[Plain-text document sources]
■ ■ ■ ■ ■

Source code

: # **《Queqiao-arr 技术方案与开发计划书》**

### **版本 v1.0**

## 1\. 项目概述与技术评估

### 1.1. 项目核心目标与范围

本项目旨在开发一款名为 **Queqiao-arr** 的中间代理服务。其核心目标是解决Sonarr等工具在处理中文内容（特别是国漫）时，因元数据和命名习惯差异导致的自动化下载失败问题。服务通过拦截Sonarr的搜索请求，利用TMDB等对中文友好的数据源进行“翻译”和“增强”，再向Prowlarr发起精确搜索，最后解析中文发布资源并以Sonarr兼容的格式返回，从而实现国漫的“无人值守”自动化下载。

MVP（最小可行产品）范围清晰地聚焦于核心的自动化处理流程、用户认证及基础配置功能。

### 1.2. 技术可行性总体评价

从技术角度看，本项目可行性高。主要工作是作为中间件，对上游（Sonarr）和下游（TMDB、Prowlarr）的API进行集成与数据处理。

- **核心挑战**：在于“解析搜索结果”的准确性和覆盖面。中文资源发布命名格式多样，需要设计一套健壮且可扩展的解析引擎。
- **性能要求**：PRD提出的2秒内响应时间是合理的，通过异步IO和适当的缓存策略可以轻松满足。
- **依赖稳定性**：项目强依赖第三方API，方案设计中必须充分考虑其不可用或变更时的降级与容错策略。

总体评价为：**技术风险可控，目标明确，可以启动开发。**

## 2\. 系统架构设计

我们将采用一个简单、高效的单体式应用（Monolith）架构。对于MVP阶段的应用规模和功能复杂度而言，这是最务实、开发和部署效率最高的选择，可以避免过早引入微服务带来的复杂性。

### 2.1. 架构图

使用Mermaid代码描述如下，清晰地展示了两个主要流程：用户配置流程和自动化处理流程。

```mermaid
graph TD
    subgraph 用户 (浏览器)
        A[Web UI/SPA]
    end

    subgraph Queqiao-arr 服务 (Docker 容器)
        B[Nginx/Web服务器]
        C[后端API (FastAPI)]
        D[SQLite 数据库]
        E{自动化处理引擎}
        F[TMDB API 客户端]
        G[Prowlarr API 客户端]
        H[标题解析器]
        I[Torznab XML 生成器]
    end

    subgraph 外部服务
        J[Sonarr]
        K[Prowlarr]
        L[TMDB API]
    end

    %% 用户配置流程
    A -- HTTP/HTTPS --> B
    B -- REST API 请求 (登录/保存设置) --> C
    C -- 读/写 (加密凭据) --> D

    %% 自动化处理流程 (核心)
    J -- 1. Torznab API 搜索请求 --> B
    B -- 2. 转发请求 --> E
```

■ ■ ■ ■ ■

Work instruction :: Exactly as they appear above, copy out all the records.

Answer box ::
Source code

: # **《Queqiao-arr 技术方案与开发计划书》**

### **版本 v1.0**

## 1\. 项目概述与技术评估

### 1.1. 项目核心目标与范围

本项目旨在开发一款名为 **Queqiao-arr** 的中间代理服务。其核心目标是解决Sonarr等工具在处理中文内容（特别是国漫）时，因元数据和命名习惯差异导致的自动化下载失败问题。服务通过拦截Sonarr的搜索请求，利用TMDB等对中文友好的数据源进行“翻译”和“增强”，再向Prowlarr发起精确搜索，最后解析中文发布资源并以Sonarr兼容的格式返回，从而实现国漫的“无人值守”自动化下载。

MVP（最小可行产品）范围清晰地聚焦于核心的自动化处理流程、用户认证及基础配置功能。

### 1.2. 技术可行性总体评价

从技术角度看，本项目可行性高。主要工作是作为中间件，对上游（Sonarr）和下游（TMDB、Prowlarr）的API进行集成与数据处理。

- **核心挑战**：在于“解析搜索结果”的准确性和覆盖面。中文资源发布命名格式多样，需要设计一套健壮且可扩展的解析引擎。
- **性能要求**：PRD提出的2秒内响应时间是合理的，通过异步IO和适当的缓存策略可以轻松满足。
- **依赖稳定性**：项目强依赖第三方API，方案设计中必须充分考虑其不可用或变更时的降级与容错策略。

总体评价为：**技术风险可控，目标明确，可以启动开发。**

## 2\. 系统架构设计

我们将采用一个简单、高效的单体式应用（Monolith）架构。对于MVP阶段的应用规模和功能复杂度而言，这是最务实、开发和部署效率最高的选择，可以避免过早引入微服务带来的复杂性。

### 2.1. 架构图

使用Mermaid代码描述如下，清晰地展示了两个主要流程：用户配置流程和自动化处理流程。

```mermaid
graph TD
    subgraph 用户 (浏览器)
        A[Web UI/SPA]
    end

    subgraph Queqiao-arr 服务 (Docker 容器)
        B[Nginx/Web服务器]
        C[后端API (FastAPI)]
        D[SQLite 数据库]
        E{自动化处理引擎}
        F[TMDB API 客户端]
        G[Prowlarr API 客户端]
        H[标题解析器]
        I[Torznab XML 生成器]
    end

    subgraph 外部服务
        J[Sonarr]
        K[Prowlarr]
        L[TMDB API]
    end

    %% 用户配置流程
    A -- HTTP/HTTPS --> B
    B -- REST API 请求 (登录/保存设置) --> C
    C -- 读/写 (加密凭据) --> D

    %% 自动化处理流程 (核心)
    J -- 1. Torznab API 搜索请求 --> B
    B -- 2. 转发请求 --> E
```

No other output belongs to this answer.